一方、近未来という設定と、彼の身近な人物が、彼のOSとの恋、そのはしゃぎっぷりが、き〇〇〇に周りからは見えていない。

そう、実は周りもみんな同じなのだ。

実際、電車の中にもいますが
201507281

唯一違うのは、別れた妻。別れた妻がどうも悪役のような、身勝手な見え方だが、そうではない。

彼女のみがいわゆる、「まとも」で、その他がみんなコミュ障、という。

そりゃ、こういう顔をするわ
201507282

この物語は表面的には、OSに恋した男の悲喜劇に見えるかもしれないが、
そうではなくて、別れた妻とのコミュニケーションの回復に結び付ける物語。OSが彼の成功の一手伝いとか、女友達とのぬるい締めとか、全体的に甘ったるいのだが、それはあくまで映画的なイベントであって、本筋ではない。
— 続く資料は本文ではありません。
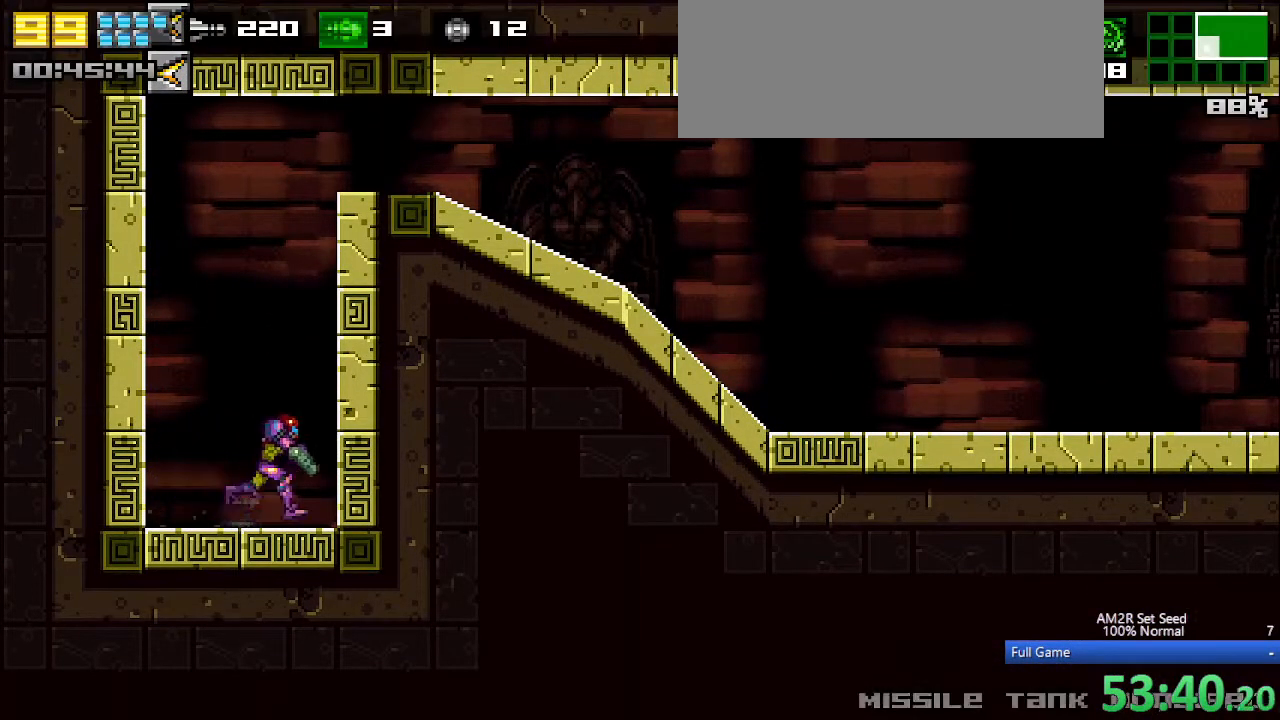
{"keys": ["right", "x"], "events": [[33, "c", "down"], [117, "aimlock", "down"], [417, "aimlock", "up"], [450, "c", "up"], [450, "x", "down"]]}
しかし、OSが急に消えたなら、利用者の数からして、もっと世間がパニックになったりするはずなんだが、そういう描写はないのは、まあ、映画のセオドア個人まわりの生活圏内のお話という世界観を崩したくないからなのだろうが、このOSの存在がやや中途半端な印象があるにはある。

まあ、そこはたとえヨハンソンの人間的な声を使ったとしても、「本当の意味」で、OSにリアリティを持たせたくない、ということなのだろう。

100%自分のことを理解してくれている存在が消えてしまったとき、セオドアは気づく。

ラスト、セオドアは誰かの言葉ではなく、代筆ではなく、自分のことばで、別れた妻キャサリンへ、謝罪と愛の言葉を送るのだ。

「大人」としてのコミュニケーション回復。

この映画のキモはここにある。

追記

ぎゅうぎゅうの満員電車でスマホが使えなかったらどうする?決まっているよね、みんな、周りにぶつからない様、迷惑をかけないよう、足元や荷物周りを気にするよね。本作はそういうことも教えてくれている。